On one walk to identify native plants, our group came upon a porcupine crossing our trail. Unfortunately, several of the boys chased the animal up a dead tree. Soon, the entire class surrounded the tree, watching as the porcupine trembled. One student asked why it was shaking, and another asked me if they had frightened it. I confirmed they had, and immediately, twenty-five heads dropped, each student visibility saddened by the realization of the harm they had caused the animal. What followed was a brief, unplanned conversation about empathy for living things, a moment of genuine learning. I have no doubt that conversation stayed with them long after the trip ended - life-wide because of the experience, life-deep because of the opportunity to learn about becoming a more empathetic human being.
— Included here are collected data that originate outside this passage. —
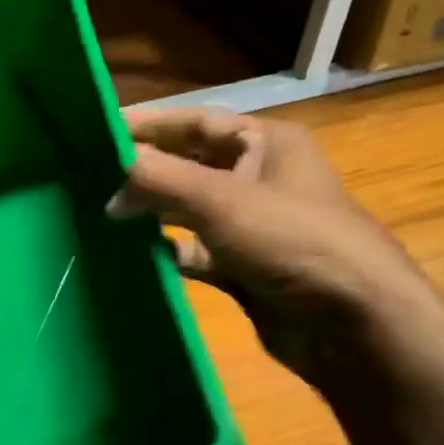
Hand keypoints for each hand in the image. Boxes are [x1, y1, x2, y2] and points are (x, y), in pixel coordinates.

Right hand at [110, 109, 443, 382]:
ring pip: (189, 210)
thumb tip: (110, 181)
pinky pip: (196, 252)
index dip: (150, 123)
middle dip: (145, 170)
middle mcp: (259, 178)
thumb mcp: (220, 200)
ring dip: (152, 212)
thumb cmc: (291, 240)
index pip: (196, 122)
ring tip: (102, 214)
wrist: (353, 322)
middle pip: (189, 165)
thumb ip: (159, 180)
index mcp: (265, 144)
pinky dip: (169, 251)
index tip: (100, 129)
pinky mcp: (245, 267)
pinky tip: (135, 255)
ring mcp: (252, 226)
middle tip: (90, 175)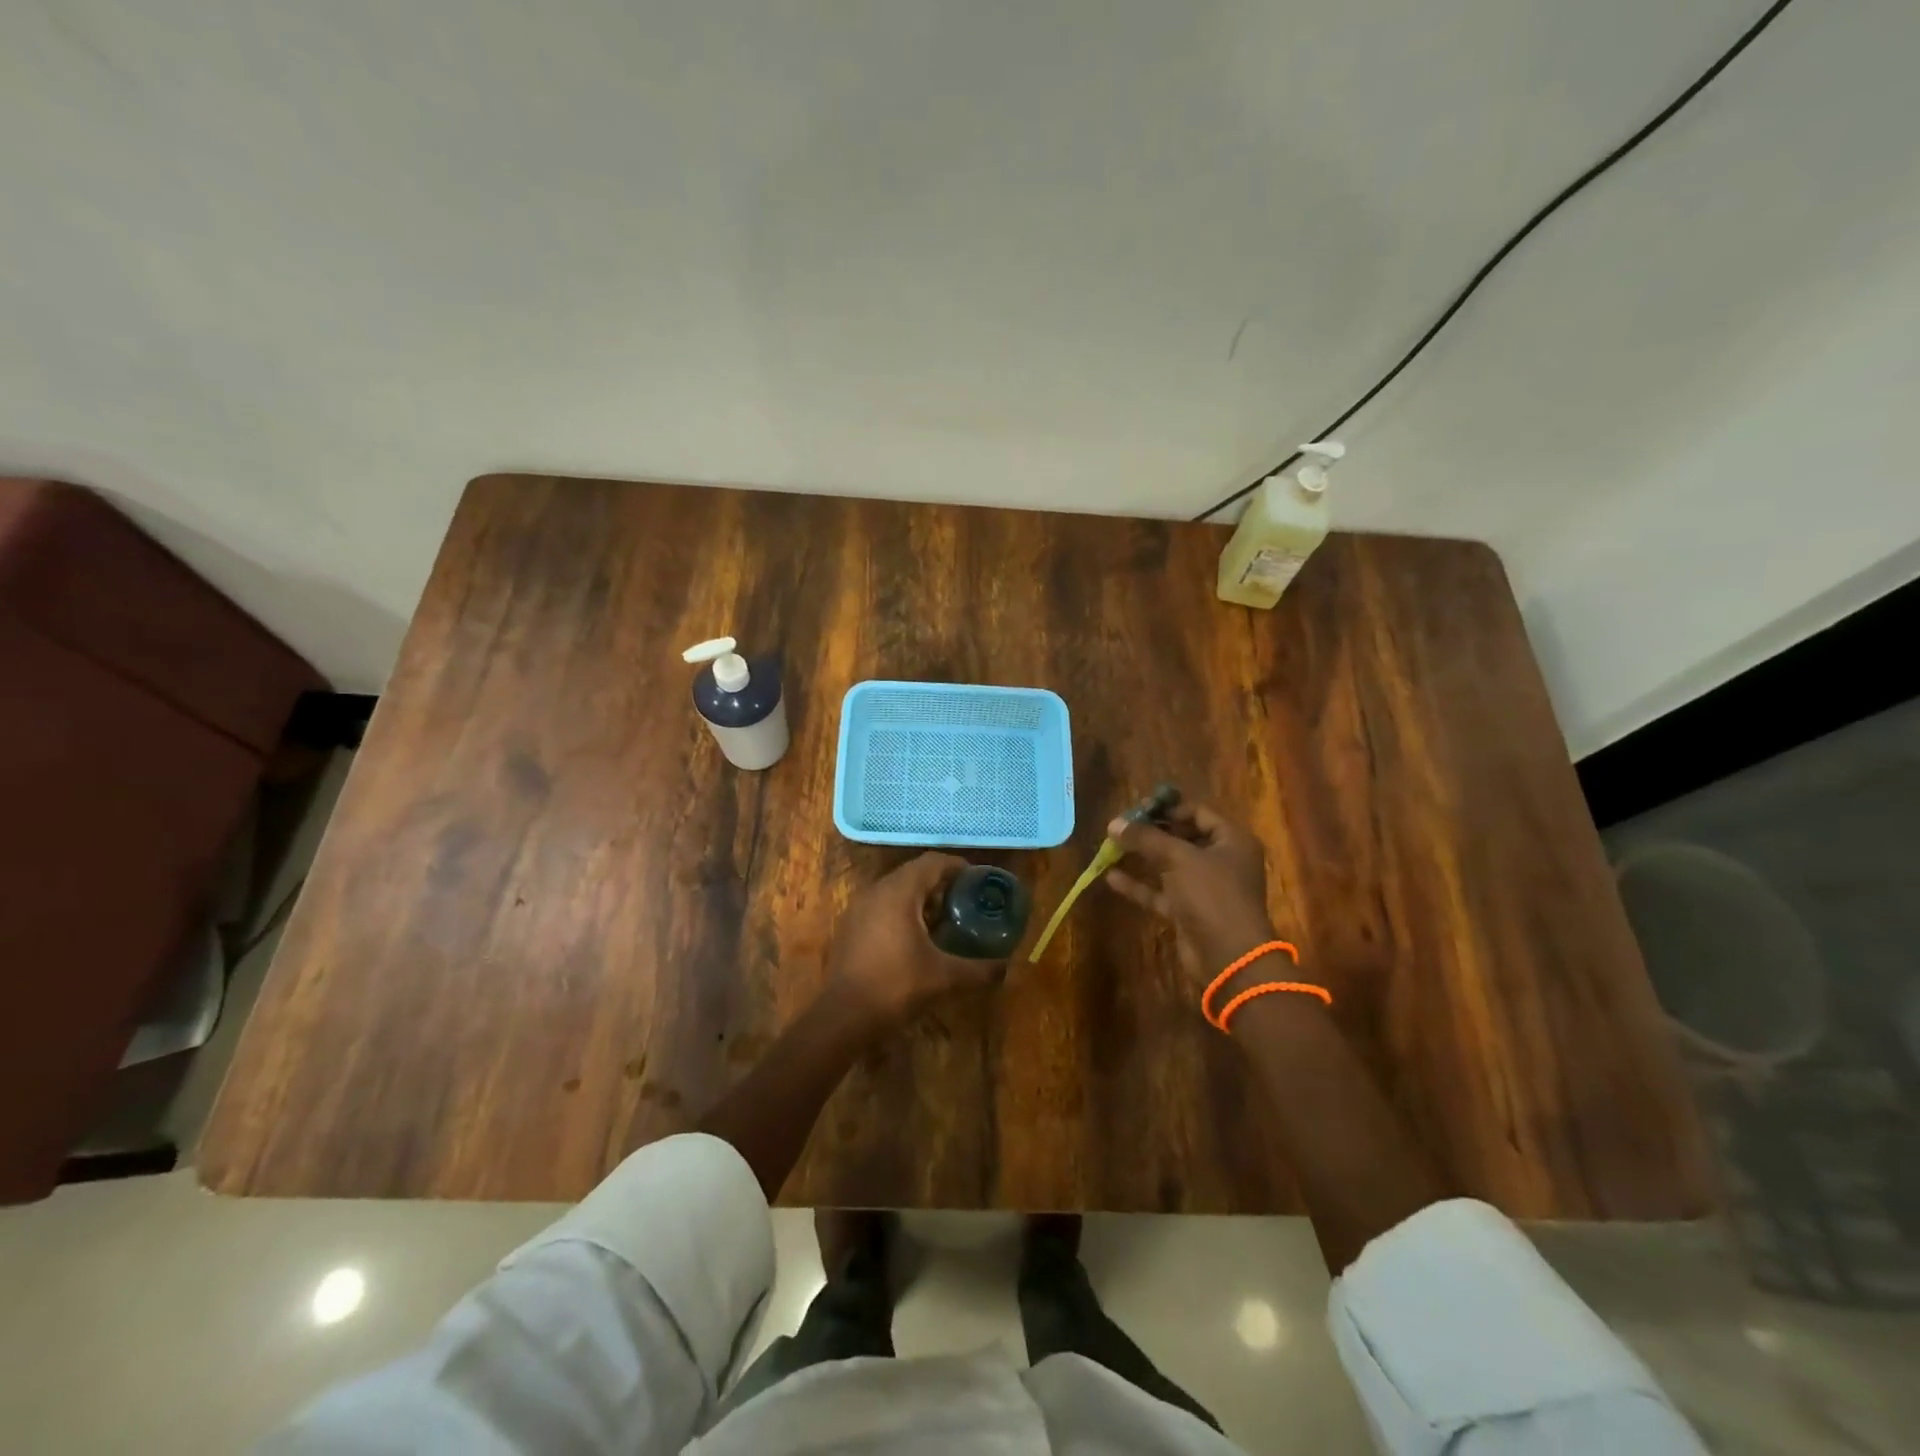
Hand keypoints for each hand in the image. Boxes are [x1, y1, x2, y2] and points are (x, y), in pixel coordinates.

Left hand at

The challenge in all of this is to create a wider range of unique, authentic experiences for students that help them develop new ways of thinking, doing, and behaving. Allow them to have a choice in how they participate and enable them to shape the experience, making it their own. Add all of this to the linear trajectory of life-long learning to enrich what kids experience as the result of a school education. Life long, wide and deep learning.

Schools can advance their thinking about learning by developing a more robust model of learning based on life-long, wide and deep learning.  Importantly, and not to be lost here, is that the inclusion of life-wide and deep elements encourages the development of the learning skills and dispositions that are required to support the development of the desire in students to be life-long learners.  Thinking more broadly about how we approach learning is a strategic imperative that requires schools to redesign the educational experience, with the broader goal of equipping every student with the capacity and desire to continue learning throughout their lives.


1.  Banks, J. A., et al. Learning – LIFE Center. LIFE Center, 2007. Life‑SLC, life‑slc.org/docs/Banks_etal‑LIFE‑Diversity‑Report.pdf. Accessed 26 Aug. 2025.